Beginning with the line that contains "Kapri Termal Hotel & Kaplica Yalova'de bir", repeat each line exactly through the end of the listing below. Pictures stay out.

DATA FOR THIS TASK
• • •
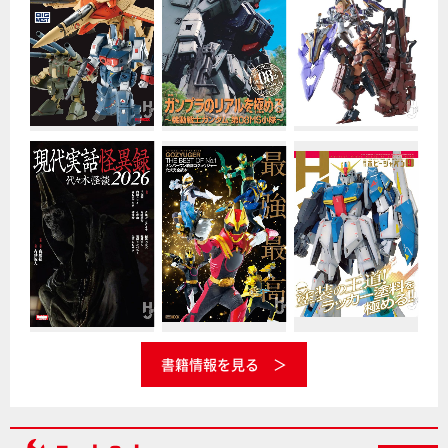
書籍情報を見る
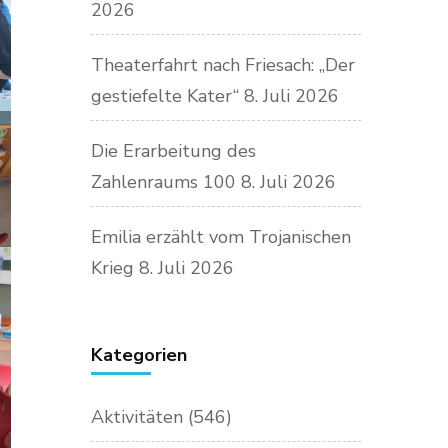
2026
Theaterfahrt nach Friesach: „Der
gestiefelte Kater“
8. Juli 2026
Die Erarbeitung des
Zahlenraums 100
8. Juli 2026
Emilia erzählt vom Trojanischen
Krieg
8. Juli 2026
Kategorien
Aktivitäten
(546)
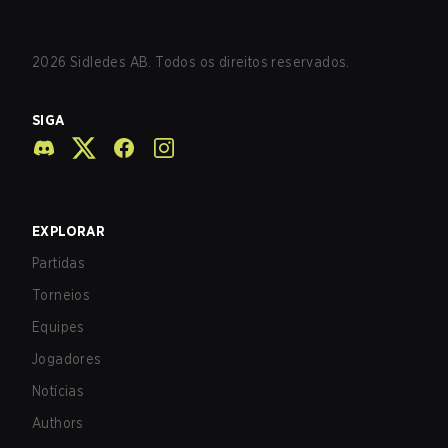
2026
Sidledes AB. Todos os direitos reservados.
SIGA
EXPLORAR
Partidas
Torneios
Equipes
Jogadores
Notícias
Authors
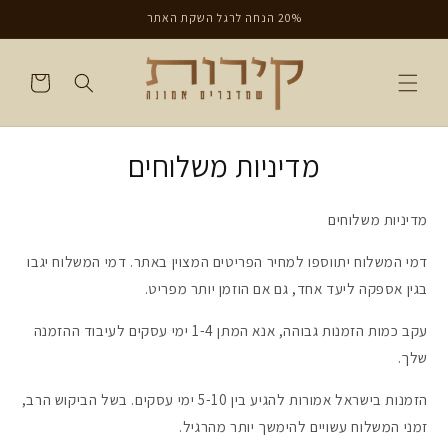
דילוג
20% הנחה לרגל השקת האתר
לתוכן
עגלת
קניות
מדיניות משלוחים
מדיניות משלוחים
דמי המשלוח יתווספו למחיר הפריטים המצוין באתר. דמי המשלוח יגבו
בגין אספקה ליעד אחד, גם אם הוזמן יותר מפריט.
עקב כמות הזמנות גבוהה, אנא המתן 1-4 ימי עסקים לעיבוד ההזמנה
שלך.
הזמנות בישראל אמורות להגיע בין 5-10 ימי עסקים. בשל הביקוש הרב,
זמני המשלוח עשויים להימשך יותר מהרגיל.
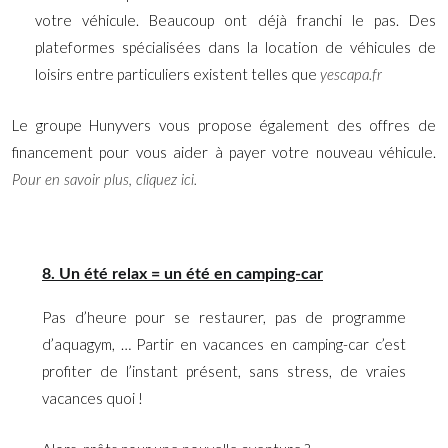
votre véhicule. Beaucoup ont déjà franchi le pas. Des
plateformes spécialisées dans la location de véhicules de
loisirs entre particuliers existent telles que
yescapa.fr
Le groupe Hunyvers vous propose également des offres de
financement pour vous aider à payer votre nouveau véhicule.
Pour en savoir plus, cliquez ici.
8. Un été relax = un été en camping-car
Pas d’heure pour se restaurer, pas de programme
d’aquagym, … Partir en vacances en camping-car c’est
profiter de l’instant présent, sans stress, de vraies
vacances quoi !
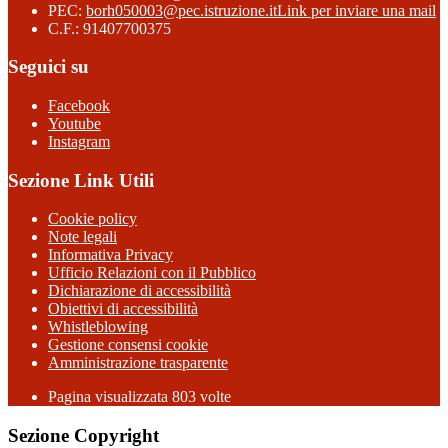
PEC:
borh050003@pec.istruzione.it
Link per inviare una mail
C.F.: 91407700375
Seguici su
Facebook
Youtube
Instagram
Sezione Link Utili
Cookie policy
Note legali
Informativa Privacy
Ufficio Relazioni con il Pubblico
Dichiarazione di accessibilità
Obiettivi di accessibilità
Whistleblowing
Gestione consensi cookie
Amministrazione trasparente
Pagina visualizzata
803
volte
Sezione Copyright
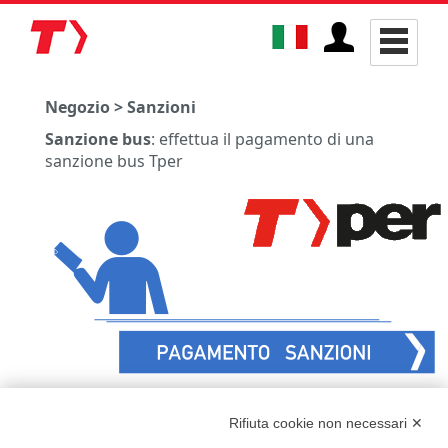
Negozio > Sanzioni
Sanzione bus
: effettua il pagamento di una
sanzione bus Tper
Sanzione ferroviaria
: effettua il pagamento di
Rifiuta cookie non necessari ✕
una sanzione ferroviaria Trenitalia Tper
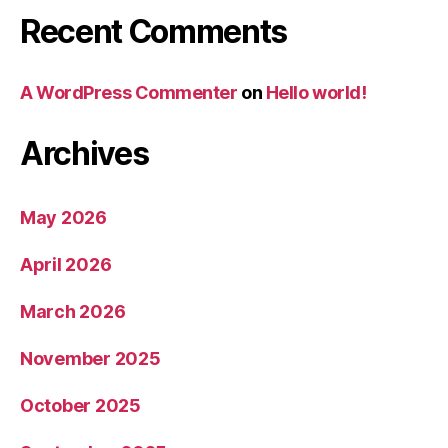
Recent Comments
A WordPress Commenter
on
Hello world!
Archives
May 2026
April 2026
March 2026
November 2025
October 2025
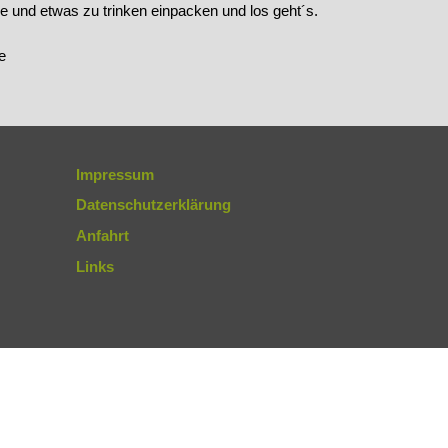
 und etwas zu trinken einpacken und los geht´s.
e
Impressum
Datenschutzerklärung
Anfahrt
Links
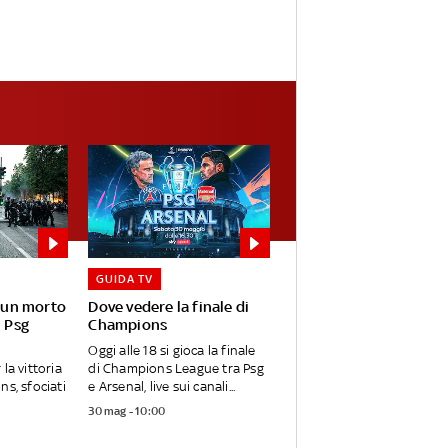
GUIDA TV
: un morto
Dove vedere la finale di
l Psg
Champions
Oggi alle 18 si gioca la finale
la vittoria
di Champions League tra Psg
ns, sfociati
e Arsenal, live sui canali...
30 mag - 10:00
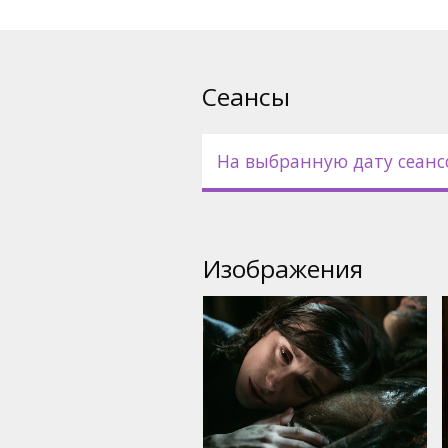
Сеансы
На выбранную дату сеанс
Изображения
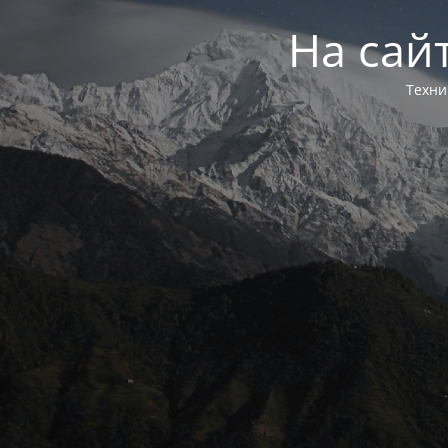
На сай
Техни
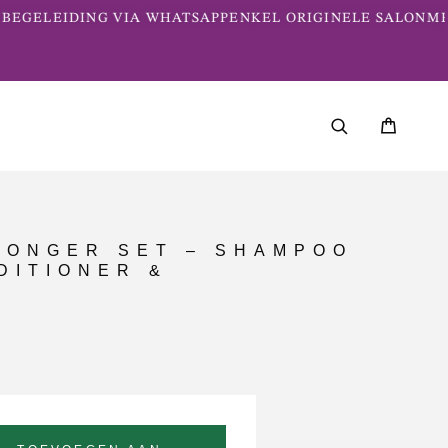
EGELEIDING VIA WHATSAPP
ENKEL ORIGINELE SALONME
 LONGER SET – SHAMPOO
DITIONER &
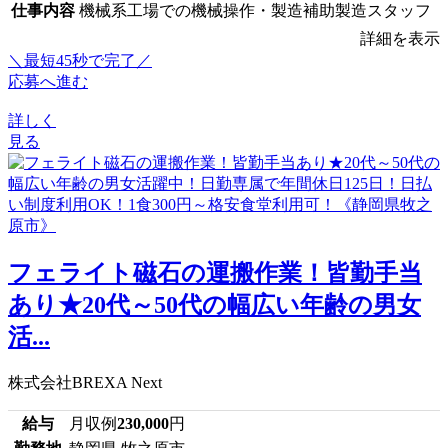
仕事内容
機械系工場での機械操作・製造補助製造スタッフ
詳細を表示
＼最短45秒で完了／
応募へ進む
詳しく
見る
フェライト磁石の運搬作業！皆勤手当
あり★20代～50代の幅広い年齢の男女
活...
株式会社BREXA Next
給与
月収例
230,000
円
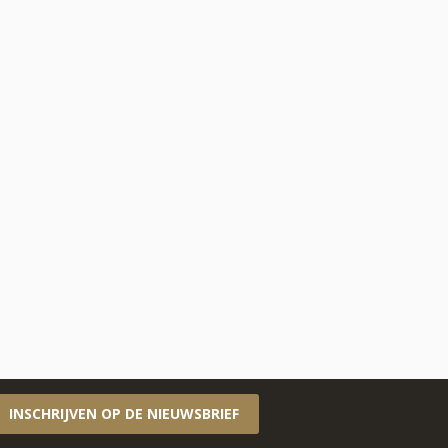
INSCHRIJVEN OP DE NIEUWSBRIEF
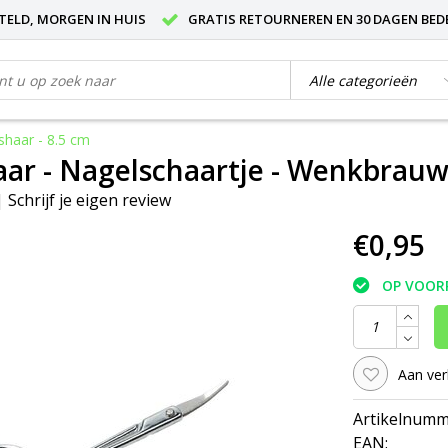
STELD, MORGEN IN HUIS
GRATIS RETOURNEREN EN 30 DAGEN BED
shaar - 8.5 cm
ar - Nagelschaartje - Wenkbrauw 
|
Schrijf je eigen review
€0,95
OP VOOR
Aan ver
Artikelnumm
EAN:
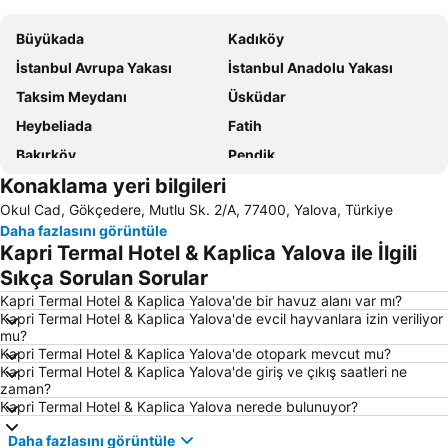
Büyükada
Kadıköy
İstanbul Avrupa Yakası
İstanbul Anadolu Yakası
Taksim Meydanı
Üsküdar
Heybeliada
Fatih
Bakırköy
Pendik
Konaklama yeri bilgileri
Armutlu
Sultanahmet
Okul Cad, Gökçedere, Mutlu Sk. 2/A, 77400, Yalova, Türkiye
Maltepe
Sabiha Gökçen Uluslararası Havalimanı
Daha fazlasını görüntüle
Eminönü
Kınalıada
Kapri Termal Hotel & Kaplica Yalova ile İlgili
Ümraniye
Fıstıklı
Sıkça Sorulan Sorular
Zeytinburnu
Kartal
Kapri Termal Hotel & Kaplica Yalova'de bir havuz alanı var mı?
Kapri Termal Hotel & Kaplica Yalova'de evcil hayvanlara izin veriliyor
Tuzla
Yalova Termal Kaplıcaları
mu?
Kapri Termal Hotel & Kaplica Yalova'de otopark mevcut mu?
Sultanahmet Meydanı
Trilye
Kapri Termal Hotel & Kaplica Yalova'de giriş ve çıkış saatleri ne
Boğaziçi Köprüsü
Karaköy Limanı
zaman?
Kapri Termal Hotel & Kaplica Yalova nerede bulunuyor?
Bostancı Metro İstasyonu
Esenköy
Daha fazlasını görüntüle
Sirkeci Garı
Adalar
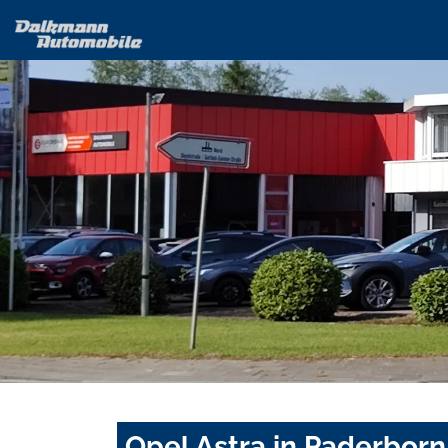
Opel Astra in Paderborn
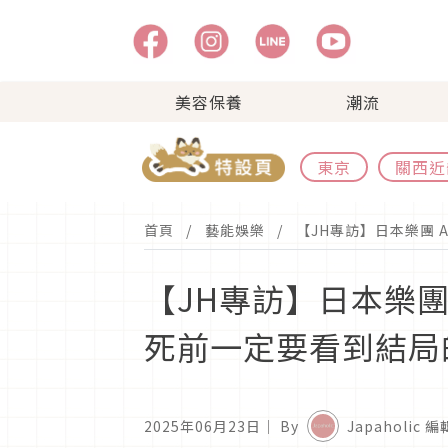
美容保養
潮流
東京
關西近
首頁
藝能娛樂
【JH專訪】日本樂團 
【JH專訪】日本樂團 
死前一定要看到結局
2025年06月23日
｜ By
Japaholic 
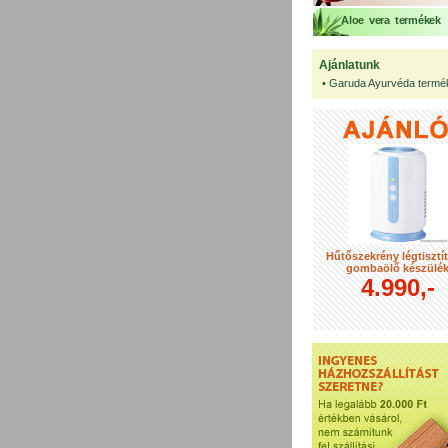
Aloe vera termékek
Ajánlatunk
•
Garuda Ayurvéda termé
Hűtőszekrény légtisztí
gombaölő készülé
4.990,-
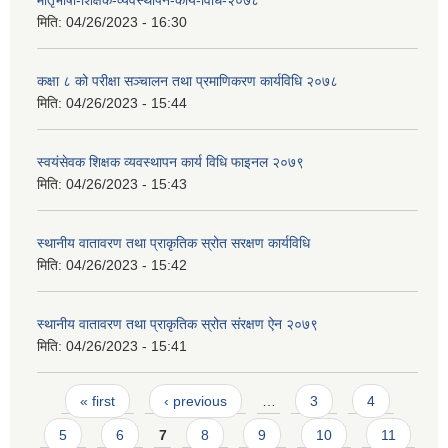
मातृभाषा-शिक्षक-व्यवस्थापन-कार्य-विधि-२०७८
मिति:
04/26/2023 - 16:30
कक्षा ८ को परीक्षा सञ्चालन तथा प्रमाणिकरण कार्यविधि २०७८
मिति:
04/26/2023 - 15:44
स्वयंसेवक शिक्षक व्यवस्थापन कार्य विधि फाइनल २०७९
मिति:
04/26/2023 - 15:43
स्थानीय वातावरण तथा प्राकृतिक स्रोत सरक्षण कार्यविधि
मिति:
04/26/2023 - 15:42
स्थानीय वातावरण तथा प्राकृतिक स्रोत संरक्षण ऐन २०७९
मिति:
04/26/2023 - 15:41
Pages
« first
‹ previous
…
3
4
5
6
7
8
9
10
11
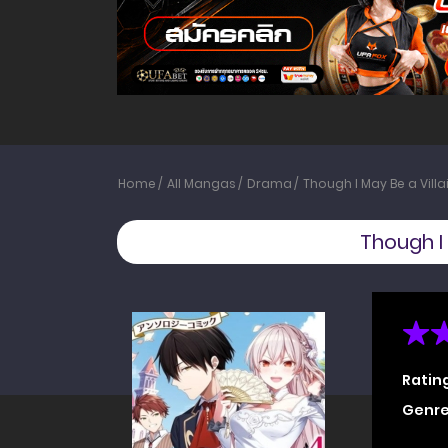
Home
All Mangas
Drama
Though I May Be a Villa
Though I 
Ratin
Genre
• • •
ANSWER SPACE
Kapri Termal Hotel & Kaplica Yalova'de bir havuz alanı var mı?
Kapri Termal Hotel & Kaplica Yalova'de evcil hayvanlara izin veriliyor
Tuzla
Yalova Termal Kaplıcaları
mu?
Kapri Termal Hotel & Kaplica Yalova'de otopark mevcut mu?
Sultanahmet Meydanı
Trilye
Kapri Termal Hotel & Kaplica Yalova'de giriş ve çıkış saatleri ne
Boğaziçi Köprüsü
Karaköy Limanı
zaman?
Kapri Termal Hotel & Kaplica Yalova nerede bulunuyor?
Bostancı Metro İstasyonu
Esenköy
Daha fazlasını görüntüle
Sirkeci Garı
Adalar
Opel Astra in Paderborn
美容保養
潮流
東京
關西近
首頁
藝能娛樂
【JH專訪】日本樂團 
【JH專訪】日本樂團 
死前一定要看到結局
2025年06月23日
｜ By
Japaholic 
Aloe vera termékek
Ajánlatunk
•
Garuda Ayurvéda termé
Hűtőszekrény légtisztí
gombaölő készülé
4.990,-
मातृभाषा-शिक्षक-व्यवस्थापन-कार्य-विधि-२०७८
मिति:
04/26/2023 - 16:30
कक्षा ८ को परीक्षा सञ्चालन तथा प्रमाणिकरण कार्यविधि २०७८
मिति:
04/26/2023 - 15:44
स्वयंसेवक शिक्षक व्यवस्थापन कार्य विधि फाइनल २०७९
मिति:
04/26/2023 - 15:43
स्थानीय वातावरण तथा प्राकृतिक स्रोत सरक्षण कार्यविधि
मिति:
04/26/2023 - 15:42
स्थानीय वातावरण तथा प्राकृतिक स्रोत संरक्षण ऐन २०७९
मिति:
04/26/2023 - 15:41
Pages
« first
‹ previous
…
3
4
5
6
7
8
9
10
11
Home
All Mangas
Drama
Though I May Be a Villa
Though I 
Ratin
Genre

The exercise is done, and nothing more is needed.